Group Members:
Edward Chen (ec1221)
Mubaarak Khan (mmk120)
Omar Ben-Gacem (ob420)
main.py
has been setup to take in 3 arguments <dataset path>
, <depth>
, and <operating_mode>
Use python main.py <dataset path> <depth> <operating_mode>
to run the project in a potential mode. All possible modes are described below
e.g:
python main.py "WIFI_db/clean_dataset.txt" 20 "metrics"
operating_mode | Function |
---|---|
"show_tree" | generates an interactive MatPlotLib figure to view the tree. Note that all nodes will appear as circles, and upon clicking on the node, a popup will appear and give information on the node |
"metrics" | Update the tables of the Confusion Matrix and the Performance Metrics and place them in the figures file. This may take a minutes to run. |
"depth_benchmark" | Update the figures regarding the performance of the decision tree for various depths. Note in this instance the depth field is ignored, and instead plots all data from 4 to 70. NOTE: This computation takes a long time to run, see Reccomended Depth Parameters For the output of this test when run in advance |
"normal" | Plot the normal distribution of the accuracy for all three Classification Methods over 10 Folds |
Instead of providing a speific <depth>
integer argument to build the tree with, inputing tune
as the argument will run hyperparameter tuning on the dataset first to find the optimal depth and will proceed to use that value. NOTE: This is a very resource intensive task.

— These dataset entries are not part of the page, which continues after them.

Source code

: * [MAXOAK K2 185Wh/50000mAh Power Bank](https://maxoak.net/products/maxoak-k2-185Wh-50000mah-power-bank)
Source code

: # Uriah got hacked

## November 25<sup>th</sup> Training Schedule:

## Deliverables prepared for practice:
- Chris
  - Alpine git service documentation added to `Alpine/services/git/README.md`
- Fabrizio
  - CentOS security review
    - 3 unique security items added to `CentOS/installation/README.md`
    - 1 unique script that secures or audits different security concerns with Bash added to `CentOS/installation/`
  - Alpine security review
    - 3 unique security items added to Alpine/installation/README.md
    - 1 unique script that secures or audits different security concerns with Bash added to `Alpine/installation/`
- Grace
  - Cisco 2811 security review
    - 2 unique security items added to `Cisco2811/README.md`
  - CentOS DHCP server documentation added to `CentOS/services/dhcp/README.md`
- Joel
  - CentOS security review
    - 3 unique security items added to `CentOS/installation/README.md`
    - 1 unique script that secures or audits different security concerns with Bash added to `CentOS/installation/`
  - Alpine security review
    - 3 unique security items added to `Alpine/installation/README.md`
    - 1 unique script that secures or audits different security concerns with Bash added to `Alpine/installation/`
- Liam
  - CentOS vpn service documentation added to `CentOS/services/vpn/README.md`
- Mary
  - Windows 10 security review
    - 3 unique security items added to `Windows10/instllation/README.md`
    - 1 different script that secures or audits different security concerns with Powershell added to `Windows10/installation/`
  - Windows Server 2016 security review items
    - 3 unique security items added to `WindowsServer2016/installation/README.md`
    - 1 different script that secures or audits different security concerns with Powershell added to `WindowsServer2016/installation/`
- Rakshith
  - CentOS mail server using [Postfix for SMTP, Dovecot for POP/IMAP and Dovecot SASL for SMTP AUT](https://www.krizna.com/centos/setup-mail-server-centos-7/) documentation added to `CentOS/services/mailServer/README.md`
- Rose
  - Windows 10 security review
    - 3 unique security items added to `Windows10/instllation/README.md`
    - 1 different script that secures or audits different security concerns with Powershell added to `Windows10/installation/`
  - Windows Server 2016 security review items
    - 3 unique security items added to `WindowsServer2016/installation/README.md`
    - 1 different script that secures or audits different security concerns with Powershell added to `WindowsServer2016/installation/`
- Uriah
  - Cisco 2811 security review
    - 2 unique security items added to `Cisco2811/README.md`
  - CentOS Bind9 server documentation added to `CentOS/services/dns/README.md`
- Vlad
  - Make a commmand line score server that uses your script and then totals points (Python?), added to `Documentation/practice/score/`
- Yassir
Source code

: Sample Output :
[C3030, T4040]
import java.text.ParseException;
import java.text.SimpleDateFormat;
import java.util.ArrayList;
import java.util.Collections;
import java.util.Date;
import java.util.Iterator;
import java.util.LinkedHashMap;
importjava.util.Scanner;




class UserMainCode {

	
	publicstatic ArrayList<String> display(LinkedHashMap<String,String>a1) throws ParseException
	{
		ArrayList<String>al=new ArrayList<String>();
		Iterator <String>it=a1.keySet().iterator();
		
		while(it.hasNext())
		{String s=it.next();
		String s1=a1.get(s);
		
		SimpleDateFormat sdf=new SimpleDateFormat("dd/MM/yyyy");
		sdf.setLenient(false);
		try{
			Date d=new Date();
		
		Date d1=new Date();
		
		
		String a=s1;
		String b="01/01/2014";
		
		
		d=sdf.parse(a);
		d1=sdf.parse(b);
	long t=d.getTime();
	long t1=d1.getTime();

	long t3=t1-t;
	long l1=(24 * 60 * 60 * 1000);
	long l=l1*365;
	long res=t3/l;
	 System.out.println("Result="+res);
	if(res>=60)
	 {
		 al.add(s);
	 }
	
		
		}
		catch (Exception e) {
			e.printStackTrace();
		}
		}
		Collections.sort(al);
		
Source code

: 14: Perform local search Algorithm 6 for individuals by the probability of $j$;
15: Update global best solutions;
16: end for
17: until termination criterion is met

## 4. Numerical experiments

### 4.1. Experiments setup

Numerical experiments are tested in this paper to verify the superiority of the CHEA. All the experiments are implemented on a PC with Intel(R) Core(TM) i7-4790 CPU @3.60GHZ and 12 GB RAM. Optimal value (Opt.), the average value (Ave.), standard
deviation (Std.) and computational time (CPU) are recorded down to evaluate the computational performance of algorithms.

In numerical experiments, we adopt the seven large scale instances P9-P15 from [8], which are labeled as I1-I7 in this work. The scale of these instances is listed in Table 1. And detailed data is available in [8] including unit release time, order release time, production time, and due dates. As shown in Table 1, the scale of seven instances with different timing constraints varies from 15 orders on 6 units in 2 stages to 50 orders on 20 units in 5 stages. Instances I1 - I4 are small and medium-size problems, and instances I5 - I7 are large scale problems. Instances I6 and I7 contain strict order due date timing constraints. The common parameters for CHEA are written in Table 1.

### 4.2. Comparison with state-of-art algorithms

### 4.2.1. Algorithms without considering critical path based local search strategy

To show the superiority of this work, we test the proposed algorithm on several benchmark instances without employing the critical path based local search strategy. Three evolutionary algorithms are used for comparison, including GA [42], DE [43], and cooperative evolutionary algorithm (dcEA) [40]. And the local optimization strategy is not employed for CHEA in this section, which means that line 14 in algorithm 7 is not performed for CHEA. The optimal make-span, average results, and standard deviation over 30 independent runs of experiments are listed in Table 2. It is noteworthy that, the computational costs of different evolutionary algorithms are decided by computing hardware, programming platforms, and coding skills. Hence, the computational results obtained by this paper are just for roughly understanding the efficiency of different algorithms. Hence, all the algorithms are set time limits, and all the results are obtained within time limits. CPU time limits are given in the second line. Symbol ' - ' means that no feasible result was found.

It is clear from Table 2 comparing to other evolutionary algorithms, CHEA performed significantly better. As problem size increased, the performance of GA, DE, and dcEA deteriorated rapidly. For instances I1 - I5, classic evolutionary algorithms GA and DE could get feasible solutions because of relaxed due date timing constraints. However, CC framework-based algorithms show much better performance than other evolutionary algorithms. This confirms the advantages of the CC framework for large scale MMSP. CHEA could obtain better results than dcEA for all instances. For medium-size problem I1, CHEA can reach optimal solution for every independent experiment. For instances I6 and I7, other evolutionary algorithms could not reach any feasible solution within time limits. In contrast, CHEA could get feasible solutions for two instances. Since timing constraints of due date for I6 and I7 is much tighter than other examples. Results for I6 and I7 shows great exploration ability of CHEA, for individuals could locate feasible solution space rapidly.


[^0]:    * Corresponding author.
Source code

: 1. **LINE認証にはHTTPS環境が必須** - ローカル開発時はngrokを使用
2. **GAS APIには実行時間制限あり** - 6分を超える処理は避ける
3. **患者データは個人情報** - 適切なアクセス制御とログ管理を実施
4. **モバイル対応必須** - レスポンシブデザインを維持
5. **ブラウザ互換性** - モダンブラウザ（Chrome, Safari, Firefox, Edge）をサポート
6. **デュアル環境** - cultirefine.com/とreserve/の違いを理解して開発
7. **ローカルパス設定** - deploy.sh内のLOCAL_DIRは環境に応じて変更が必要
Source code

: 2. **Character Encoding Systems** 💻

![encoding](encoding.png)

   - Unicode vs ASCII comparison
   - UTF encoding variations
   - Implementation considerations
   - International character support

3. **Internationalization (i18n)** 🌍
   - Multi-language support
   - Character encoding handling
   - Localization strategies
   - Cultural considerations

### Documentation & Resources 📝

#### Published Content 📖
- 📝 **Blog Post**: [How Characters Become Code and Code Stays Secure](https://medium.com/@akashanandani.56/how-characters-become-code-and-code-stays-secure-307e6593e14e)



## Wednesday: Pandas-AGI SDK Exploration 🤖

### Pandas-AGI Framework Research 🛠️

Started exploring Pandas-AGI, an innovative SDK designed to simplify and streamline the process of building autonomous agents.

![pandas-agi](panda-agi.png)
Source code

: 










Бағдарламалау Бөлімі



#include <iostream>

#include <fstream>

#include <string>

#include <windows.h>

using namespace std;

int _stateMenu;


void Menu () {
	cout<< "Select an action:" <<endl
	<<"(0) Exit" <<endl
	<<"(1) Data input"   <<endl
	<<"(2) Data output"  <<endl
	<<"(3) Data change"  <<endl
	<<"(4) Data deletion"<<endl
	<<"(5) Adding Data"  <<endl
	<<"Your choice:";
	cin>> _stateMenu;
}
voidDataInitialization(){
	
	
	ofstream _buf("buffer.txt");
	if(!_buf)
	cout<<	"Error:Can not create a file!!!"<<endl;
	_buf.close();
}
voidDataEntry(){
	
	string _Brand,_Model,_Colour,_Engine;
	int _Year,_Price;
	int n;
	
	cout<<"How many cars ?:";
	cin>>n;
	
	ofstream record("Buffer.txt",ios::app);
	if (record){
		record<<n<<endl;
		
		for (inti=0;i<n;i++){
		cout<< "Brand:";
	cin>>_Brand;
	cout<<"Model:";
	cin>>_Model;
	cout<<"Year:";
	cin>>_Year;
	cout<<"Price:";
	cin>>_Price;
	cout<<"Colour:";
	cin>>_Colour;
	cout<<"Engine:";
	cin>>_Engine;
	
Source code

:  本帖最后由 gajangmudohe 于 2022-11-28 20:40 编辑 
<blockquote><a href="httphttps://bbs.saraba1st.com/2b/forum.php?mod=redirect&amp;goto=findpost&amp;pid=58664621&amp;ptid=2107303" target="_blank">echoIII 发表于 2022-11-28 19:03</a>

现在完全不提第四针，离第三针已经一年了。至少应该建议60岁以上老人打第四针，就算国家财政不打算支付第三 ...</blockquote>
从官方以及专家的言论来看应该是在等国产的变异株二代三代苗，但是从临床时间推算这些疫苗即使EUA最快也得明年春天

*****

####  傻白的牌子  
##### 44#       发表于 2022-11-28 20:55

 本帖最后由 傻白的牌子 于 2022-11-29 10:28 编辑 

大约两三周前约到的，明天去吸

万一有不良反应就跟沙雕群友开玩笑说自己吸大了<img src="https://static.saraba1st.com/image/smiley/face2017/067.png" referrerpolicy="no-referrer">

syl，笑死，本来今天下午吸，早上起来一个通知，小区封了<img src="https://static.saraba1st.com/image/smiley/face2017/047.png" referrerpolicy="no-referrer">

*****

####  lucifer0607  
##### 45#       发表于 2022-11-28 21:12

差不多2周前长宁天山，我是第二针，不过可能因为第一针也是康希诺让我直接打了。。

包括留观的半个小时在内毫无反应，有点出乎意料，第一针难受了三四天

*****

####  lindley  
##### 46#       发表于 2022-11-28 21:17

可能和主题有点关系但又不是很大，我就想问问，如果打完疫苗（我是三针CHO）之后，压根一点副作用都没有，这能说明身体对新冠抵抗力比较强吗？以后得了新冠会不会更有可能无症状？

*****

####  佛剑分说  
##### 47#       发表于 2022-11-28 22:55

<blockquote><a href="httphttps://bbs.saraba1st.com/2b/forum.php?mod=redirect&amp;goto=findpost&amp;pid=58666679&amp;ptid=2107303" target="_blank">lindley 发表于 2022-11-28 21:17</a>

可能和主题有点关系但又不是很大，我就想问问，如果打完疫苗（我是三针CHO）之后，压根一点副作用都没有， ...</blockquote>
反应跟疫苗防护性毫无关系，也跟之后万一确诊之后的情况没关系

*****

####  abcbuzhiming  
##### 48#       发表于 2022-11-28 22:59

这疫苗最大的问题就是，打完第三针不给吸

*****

Hyperparameter Tuning runs multiple trials (plotted below) to find the optimal depth parameter for both the clean and noisy datasets. The Plots are shown below
Clean Dataset Depth Optimisation | Noisy Dataset Depth Optimisation |
---|---|
![]() |
![]() |
Note the differing scales in the figures |
Both Plots Plateau for a certain depth. When running the clean dataset, it is reccommended to use a depth of 20, and for the noisy dataset, it is reccomended to use a depth of 50. This will give the best performance of the model on each dataset.